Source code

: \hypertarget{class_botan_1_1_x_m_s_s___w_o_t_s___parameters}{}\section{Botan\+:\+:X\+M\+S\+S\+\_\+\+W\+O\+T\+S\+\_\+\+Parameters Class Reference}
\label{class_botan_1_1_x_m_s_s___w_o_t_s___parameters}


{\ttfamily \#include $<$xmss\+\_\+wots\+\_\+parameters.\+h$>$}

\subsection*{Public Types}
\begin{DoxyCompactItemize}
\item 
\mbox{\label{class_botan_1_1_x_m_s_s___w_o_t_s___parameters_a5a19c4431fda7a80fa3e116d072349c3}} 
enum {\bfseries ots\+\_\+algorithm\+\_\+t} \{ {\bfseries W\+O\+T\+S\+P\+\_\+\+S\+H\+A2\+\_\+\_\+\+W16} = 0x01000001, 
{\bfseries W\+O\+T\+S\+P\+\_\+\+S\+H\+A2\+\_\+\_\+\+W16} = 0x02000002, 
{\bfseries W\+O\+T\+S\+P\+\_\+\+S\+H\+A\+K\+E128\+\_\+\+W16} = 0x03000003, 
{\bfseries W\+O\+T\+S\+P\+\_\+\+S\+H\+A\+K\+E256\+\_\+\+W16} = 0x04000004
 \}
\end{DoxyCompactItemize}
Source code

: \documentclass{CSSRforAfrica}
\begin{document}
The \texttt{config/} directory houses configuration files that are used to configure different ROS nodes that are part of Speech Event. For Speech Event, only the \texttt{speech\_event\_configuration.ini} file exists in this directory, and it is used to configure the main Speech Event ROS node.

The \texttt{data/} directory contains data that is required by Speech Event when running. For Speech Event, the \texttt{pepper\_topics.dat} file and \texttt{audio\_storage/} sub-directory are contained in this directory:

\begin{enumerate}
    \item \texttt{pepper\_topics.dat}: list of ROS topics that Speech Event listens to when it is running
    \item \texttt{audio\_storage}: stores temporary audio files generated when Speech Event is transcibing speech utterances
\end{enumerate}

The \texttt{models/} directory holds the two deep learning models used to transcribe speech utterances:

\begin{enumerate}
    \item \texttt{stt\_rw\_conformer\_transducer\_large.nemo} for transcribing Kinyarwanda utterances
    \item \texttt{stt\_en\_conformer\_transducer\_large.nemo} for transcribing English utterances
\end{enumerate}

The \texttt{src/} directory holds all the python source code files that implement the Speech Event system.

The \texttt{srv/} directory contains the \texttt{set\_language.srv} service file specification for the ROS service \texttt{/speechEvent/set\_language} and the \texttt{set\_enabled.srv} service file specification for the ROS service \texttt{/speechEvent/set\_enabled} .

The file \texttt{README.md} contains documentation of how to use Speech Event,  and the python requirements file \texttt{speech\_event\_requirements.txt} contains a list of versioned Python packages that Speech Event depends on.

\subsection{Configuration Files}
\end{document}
=======
** WORK TASK **
Each entry above needs to be output exactly as written.

** ANSWER TO THE PROBLEM **
Source code

: \hypertarget{class_botan_1_1_x_m_s_s___w_o_t_s___parameters}{}\section{Botan\+:\+:X\+M\+S\+S\+\_\+\+W\+O\+T\+S\+\_\+\+Parameters Class Reference}
\label{class_botan_1_1_x_m_s_s___w_o_t_s___parameters}


{\ttfamily \#include $<$xmss\+\_\+wots\+\_\+parameters.\+h$>$}

\subsection*{Public Types}
\begin{DoxyCompactItemize}
\item 
\mbox{\label{class_botan_1_1_x_m_s_s___w_o_t_s___parameters_a5a19c4431fda7a80fa3e116d072349c3}} 
enum {\bfseries ots\+\_\+algorithm\+\_\+t} \{ {\bfseries W\+O\+T\+S\+P\+\_\+\+S\+H\+A2\+\_\+\_\+\+W16} = 0x01000001, 
{\bfseries W\+O\+T\+S\+P\+\_\+\+S\+H\+A2\+\_\+\_\+\+W16} = 0x02000002, 
{\bfseries W\+O\+T\+S\+P\+\_\+\+S\+H\+A\+K\+E128\+\_\+\+W16} = 0x03000003, 
{\bfseries W\+O\+T\+S\+P\+\_\+\+S\+H\+A\+K\+E256\+\_\+\+W16} = 0x04000004
 \}
\end{DoxyCompactItemize}
Source code

: \documentclass{CSSRforAfrica}
\begin{document}
The \texttt{config/} directory houses configuration files that are used to configure different ROS nodes that are part of Speech Event. For Speech Event, only the \texttt{speech\_event\_configuration.ini} file exists in this directory, and it is used to configure the main Speech Event ROS node.

The \texttt{data/} directory contains data that is required by Speech Event when running. For Speech Event, the \texttt{pepper\_topics.dat} file and \texttt{audio\_storage/} sub-directory are contained in this directory:

\begin{enumerate}
    \item \texttt{pepper\_topics.dat}: list of ROS topics that Speech Event listens to when it is running
    \item \texttt{audio\_storage}: stores temporary audio files generated when Speech Event is transcibing speech utterances
\end{enumerate}

The \texttt{models/} directory holds the two deep learning models used to transcribe speech utterances:

\begin{enumerate}
    \item \texttt{stt\_rw\_conformer\_transducer\_large.nemo} for transcribing Kinyarwanda utterances
    \item \texttt{stt\_en\_conformer\_transducer\_large.nemo} for transcribing English utterances
\end{enumerate}

The \texttt{src/} directory holds all the python source code files that implement the Speech Event system.

The \texttt{srv/} directory contains the \texttt{set\_language.srv} service file specification for the ROS service \texttt{/speechEvent/set\_language} and the \texttt{set\_enabled.srv} service file specification for the ROS service \texttt{/speechEvent/set\_enabled} .

The file \texttt{README.md} contains documentation of how to use Speech Event,  and the python requirements file \texttt{speech\_event\_requirements.txt} contains a list of versioned Python packages that Speech Event depends on.

\subsection{Configuration Files}
\end{document}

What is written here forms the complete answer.